Instruct the patient with acute paronychia to soak the affected finger 3-5 times per day in warm water.

If a wick was placed, the patient usually can remove it easily after 24 hours if it has not fallen out already.

Schedule follow-up care with the primary care doctor or at the ED for 48 hours after initial incision.

Antibiotics, if prescribed, should be continued for 3-5 days.

In cases of chronic paronychia, topical steroids and antifungal agents should be initiated.

Pain medication may be prescribed as indicated.


Reevaluate the wound 48 hours after initial incision.

At this time, remove the packing and irrigate the wound.

If continued drainage is present, loosely repack the wound and schedule another follow-up appointment in 24 hours.

If no further drainage is present, repacking is unnecessary.

Instruct the patient to keep the wound clean by washing it twice daily with warm, soapy water followed by a clean gauze dressing.

The patient should continue antibiotics for 5-7 days.

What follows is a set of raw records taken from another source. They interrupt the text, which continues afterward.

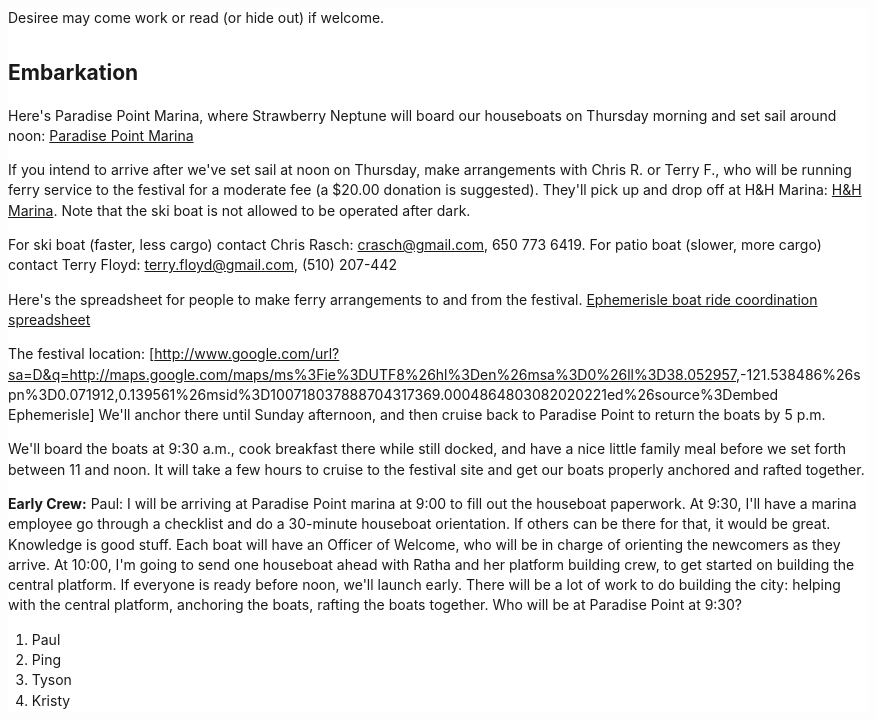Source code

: Desiree may come work or read (or hide out) if welcome.

Embarkation
-----------

Here's Paradise Point Marina, where Strawberry Neptune will board our
houseboats on Thursday morning and set sail around noon: [Paradise Point
Marina](http://goo.gl/maps/WZtr)

If you intend to arrive after we've set sail at noon on Thursday, make
arrangements with Chris R. or Terry F., who will be running ferry
service to the festival for a moderate fee (a \$20.00 donation is
suggested). They'll pick up and drop off at H&H Marina: [H&H
Marina](http://goo.gl/maps/39Vg). Note that the ski boat is not allowed
to be operated after dark.

For ski boat (faster, less cargo) contact Chris Rasch: crasch@gmail.com,
650 773 6419. For patio boat (slower, more cargo) contact Terry Floyd:
terry.floyd@gmail.com, (510) 207-442

Here's the spreadsheet for people to make ferry arrangements to and from
the festival. [Ephemerisle boat ride coordination
spreadsheet](https://spreadsheets.google.com/spreadsheet/ccc?hl=en_US&hl=en_US&key=tOpwZyaD0C_Wl1PD4gJmqLA&authkey=CPWRkYQD#gid=0)

The festival location:
[<http://www.google.com/url?sa=D&q=http://maps.google.com/maps/ms%3Fie%3DUTF8%26hl%3Den%26msa%3D0%26ll%3D38.052957>,-121.538486%26spn%3D0.071912,0.139561%26msid%3D100718037888704317369.0004864803082020221ed%26source%3Dembed
Ephemerisle] We'll anchor there until Sunday afternoon, and then cruise
back to Paradise Point to return the boats by 5 p.m.

We'll board the boats at 9:30 a.m., cook breakfast there while still
docked, and have a nice little family meal before we set forth between
11 and noon. It will take a few hours to cruise to the festival site and
get our boats properly anchored and rafted together.

**Early Crew:** Paul: I will be arriving at Paradise Point marina at
9:00 to fill out the houseboat paperwork. At 9:30, I'll have a marina
employee go through a checklist and do a 30-minute houseboat
orientation. If others can be there for that, it would be great.
Knowledge is good stuff. Each boat will have an Officer of Welcome, who
will be in charge of orienting the newcomers as they arrive. At 10:00,
I'm going to send one houseboat ahead with Ratha and her platform
building crew, to get started on building the central platform. If
everyone is ready before noon, we'll launch early. There will be a lot
of work to do building the city: helping with the central platform,
anchoring the boats, rafting the boats together. Who will be at Paradise
Point at 9:30?

1.  Paul
2.  Ping
3.  Tyson
4.  Kristy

Pain medication may be prescribed as indicated.

Herpetic whitlow

Instruct the patient to keep the affected area clean and covered with a dry dressing to prevent further transmission of the virus.

Oral acyclovir may be involved in preventing recurrence or in immunocompromised patients.

Pain medication may be prescribed as indicated.


Further Inpatient Care

Patients with evidence of infectious tenosynovitis or deep fascial space infections require inpatient treatment consisting of parenteral antibiotics and definitive incision and drainage by an experienced hand surgeon.

Inpatient splinting and occupational therapy for range of motion is essential to preserve function.



Emergency medicine physicians should feel competent and comfortable with the treatment of paronychia, felons, and herpetic whitlow.

Because of the specialized care required for infectious tenosynovitis and deep fascial space infections, transfer of patients with such infections may be necessary if those services are not available at the presenting hospital.

Prior to transfer, splint the affected area, update tetanus booster as needed, and initiate antibiotic therapy.